─── Text ───

Ahmed Timol murder accused Joao Rodrigues dies

Ernest Mabuza Journalist
Joao Rodrigues, the apartheid-era police officer charged with the murder of activist Ahmed Timol, at his first court appearance on July 30 2018. He died on Monday. File photo.
Joao Rodrigues, the apartheid-era police officer charged with the murder of activist Ahmed Timol, at his first court appearance on July 30 2018. He died on Monday. File photo.
Image: ALON SKUY

Joao Rodrigues, the apartheid-era security police officer charged with the murder of activist Ahmed Timol in 1971, died at his home on Monday night, his attorney confirmed on Tuesday.

He was 82.

“He died last night. He had health issues. He was 82 years old. He was no longer a young man,” said attorney Ben Minnaar.

He said Rodrigues had spent time in hospital.

“Unfortunately he took a turn for the worse. He was discharged from hospital and was recuperating at home.”

Minnaar said as a result of Rodrigues’ death, the criminal case cannot proceed.

“There is a Constitutional Court matter that will possibly proceed,” Minnaar said.

He was referring to an application Rodrigues made to the Constitutional Court in July.

Rodrigues sought to appeal against a decision made by the Supreme Court of Appeal  which dismissed his appeal against an order made by the full bench of the high court in Pretoria in 2019 that he was not entitled to a permanent stay of prosecution.

Timol died as a result of injuries sustained when he fell from the 10th floor of the offices of the Security Branch at Johannesburg's John Vorster Square police station on October 27 1971.

An inquest held in 1972 concluded Timol had committed suicide. However, the inquest into his death was reopened in 2017 and judge Billy Mothle ruled in October 2018 that Timol was killed.

The reopened inquest also found Rodrigues, in his own version, participated in the cover-up to conceal the crime of murder as an accessory after the fact of the murder.

The inquest said Rodrigues went on to commit perjury by presenting contradictory evidence before the 1972 and 2017 inquests.

Mothle recommended Rodrigues be investigated for those offences.

After the reopened inquest, the National Prosecuting Authority charged Rodrigues with premeditated murder in 2018.

However, Rodrigues sought a permanent stay from prosecution, arguing, among others, that the prosecution instituted 47 years after the alleged unlawful conduct infringed on his right to a fair trial.

Reacting to his death, Timol’s nephew Imtiaz Cajee said that is why, following the reopened inquest, he had been aggressively fighting for Timol to have his day in court.

“It is very evident that he and his legal team have outmaneuvered the legal system. He had 19 court appearances and his 20th court appearance was scheduled for September 30,” Cajee said.

He said Rodrigues failed in his bid for a permanent stay of prosecution in the high court and the Supreme Court of Appeal.

“I cannot see the matter proceeding and he cannot be held accountable for his role in the murder of my uncle. This is something for which the government of the day must be held accountable.”

He said the question must be asked regarding whose interests government was serving: apartheid era victims or perpetrators.

─── Information supplied ───

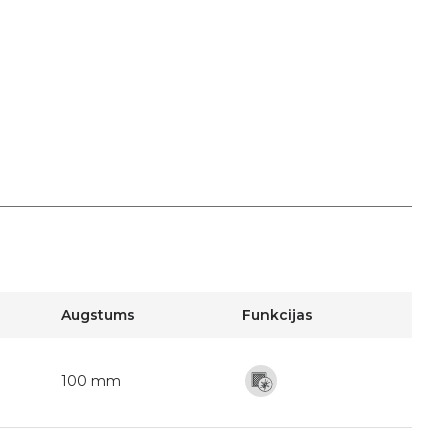
Augstums
Funkcijas
100 mm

───

Work task 1:
Copy the article on Joao Rodrigues's death word for word, starting with the words "Timol died as" and stopping after "murder in 2018.".
Work task 2:
According to the article on Joao Rodrigues's death, from which floor of the Security Branch offices did Ahmed Timol fall in 1971?

Result 1:
Timol died as a result of injuries sustained when he fell from the 10th floor of the offices of the Security Branch at Johannesburg's John Vorster Square police station on October 27 1971.

An inquest held in 1972 concluded Timol had committed suicide. However, the inquest into his death was reopened in 2017 and judge Billy Mothle ruled in October 2018 that Timol was killed.

The reopened inquest also found Rodrigues, in his own version, participated in the cover-up to conceal the crime of murder as an accessory after the fact of the murder.

The inquest said Rodrigues went on to commit perjury by presenting contradictory evidence before the 1972 and 2017 inquests.

Mothle recommended Rodrigues be investigated for those offences.

After the reopened inquest, the National Prosecuting Authority charged Rodrigues with premeditated murder in 2018.

Result 2:
The 10th floor.